__Task description__
Can you reproduce the listing below word for word, leaving out the pictures?

START Records for the task

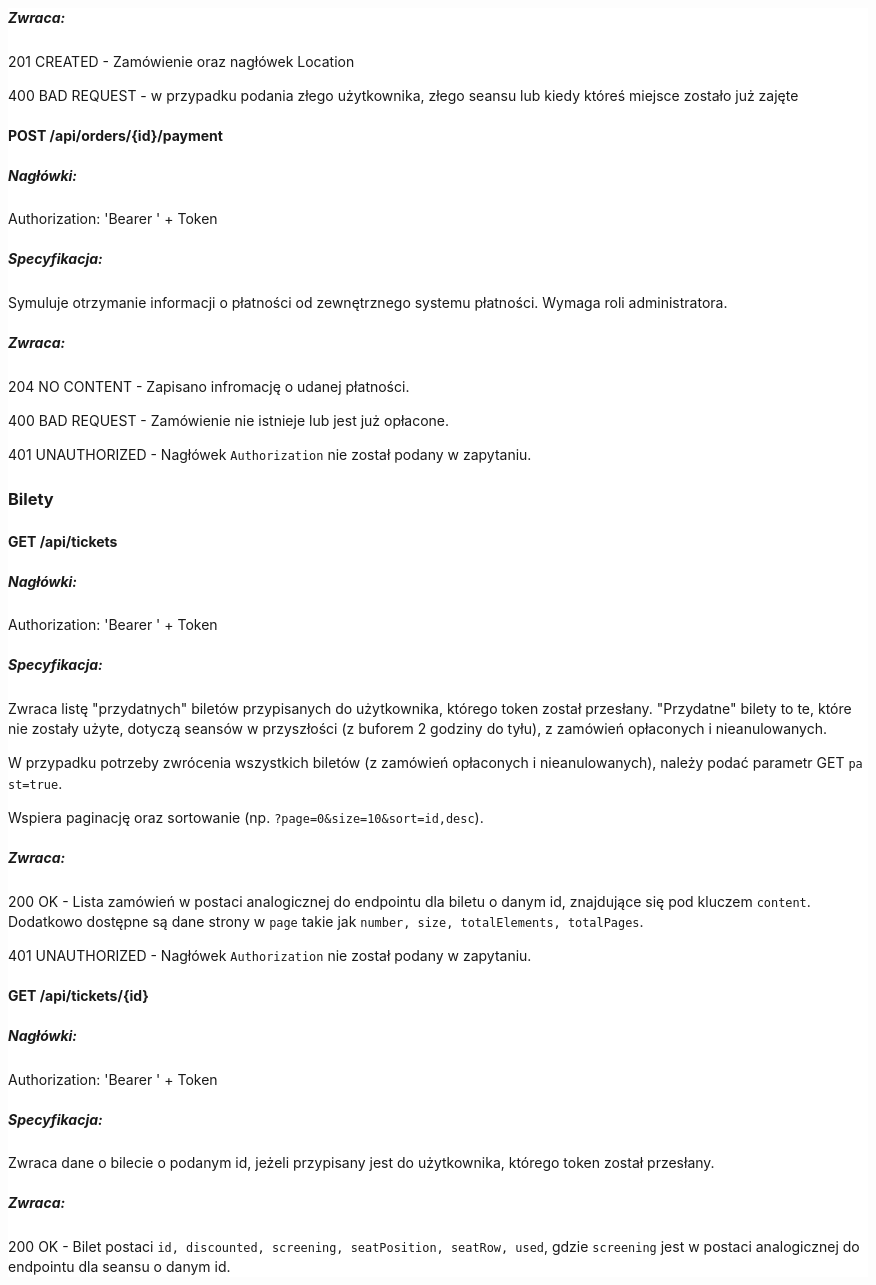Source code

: ##### Zwraca:
201 CREATED - Zamówienie oraz nagłówek Location

400 BAD REQUEST - w przypadku podania złego użytkownika, złego seansu lub kiedy któreś miejsce zostało już zajęte

#### POST /api/orders/{id}/payment
##### Nagłówki:
Authorization: 'Bearer ' + Token

##### Specyfikacja:
Symuluje otrzymanie informacji o płatności od zewnętrznego systemu płatności. Wymaga roli administratora.

##### Zwraca:
204 NO CONTENT - Zapisano infromację o udanej płatności.

400 BAD REQUEST - Zamówienie nie istnieje lub jest już opłacone.

401 UNAUTHORIZED - Nagłówek `Authorization` nie został podany w zapytaniu.

### Bilety

#### GET /api/tickets
##### Nagłówki:
Authorization: 'Bearer ' + Token

##### Specyfikacja:
Zwraca listę "przydatnych" biletów przypisanych do użytkownika, którego token został przesłany.
"Przydatne" bilety to te, które nie zostały użyte, dotyczą seansów w przyszłości (z buforem 2 godziny do tyłu), 
z zamówień opłaconych i nieanulowanych.

W przypadku potrzeby zwrócenia wszystkich biletów (z zamówień opłaconych i nieanulowanych), 
należy podać parametr GET `past=true`.

Wspiera paginację oraz sortowanie (np. `?page=0&size=10&sort=id,desc`). 

##### Zwraca:
200 OK - Lista zamówień w postaci analogicznej do endpointu dla biletu o danym id, znajdujące się pod kluczem `content`. 
Dodatkowo dostępne są dane strony w `page` takie jak `number, size, totalElements, totalPages`.

401 UNAUTHORIZED - Nagłówek `Authorization` nie został podany w zapytaniu.

#### GET /api/tickets/{id}
##### Nagłówki:
Authorization: 'Bearer ' + Token

##### Specyfikacja:
Zwraca dane o bilecie o podanym id, jeżeli przypisany jest do użytkownika, którego token został przesłany.

##### Zwraca:
200 OK - Bilet postaci `id, discounted, screening, seatPosition, seatRow, used`, 
gdzie `screening` jest w postaci analogicznej do endpointu dla seansu o danym id.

END Records for the task

__Response to this exercise__
Source code

: ##### Zwraca:
201 CREATED - Zamówienie oraz nagłówek Location

400 BAD REQUEST - w przypadku podania złego użytkownika, złego seansu lub kiedy któreś miejsce zostało już zajęte

#### POST /api/orders/{id}/payment
##### Nagłówki:
Authorization: 'Bearer ' + Token

##### Specyfikacja:
Symuluje otrzymanie informacji o płatności od zewnętrznego systemu płatności. Wymaga roli administratora.

##### Zwraca:
204 NO CONTENT - Zapisano infromację o udanej płatności.

400 BAD REQUEST - Zamówienie nie istnieje lub jest już opłacone.

401 UNAUTHORIZED - Nagłówek `Authorization` nie został podany w zapytaniu.

### Bilety

#### GET /api/tickets
##### Nagłówki:
Authorization: 'Bearer ' + Token

##### Specyfikacja:
Zwraca listę "przydatnych" biletów przypisanych do użytkownika, którego token został przesłany.
"Przydatne" bilety to te, które nie zostały użyte, dotyczą seansów w przyszłości (z buforem 2 godziny do tyłu), 
z zamówień opłaconych i nieanulowanych.

W przypadku potrzeby zwrócenia wszystkich biletów (z zamówień opłaconych i nieanulowanych), 
należy podać parametr GET `past=true`.

Wspiera paginację oraz sortowanie (np. `?page=0&size=10&sort=id,desc`). 

##### Zwraca:
200 OK - Lista zamówień w postaci analogicznej do endpointu dla biletu o danym id, znajdujące się pod kluczem `content`. 
Dodatkowo dostępne są dane strony w `page` takie jak `number, size, totalElements, totalPages`.

401 UNAUTHORIZED - Nagłówek `Authorization` nie został podany w zapytaniu.

#### GET /api/tickets/{id}
##### Nagłówki:
Authorization: 'Bearer ' + Token

##### Specyfikacja:
Zwraca dane o bilecie o podanym id, jeżeli przypisany jest do użytkownika, którego token został przesłany.

##### Zwraca:
200 OK - Bilet postaci `id, discounted, screening, seatPosition, seatRow, used`, 
gdzie `screening` jest w postaci analogicznej do endpointu dla seansu o danym id.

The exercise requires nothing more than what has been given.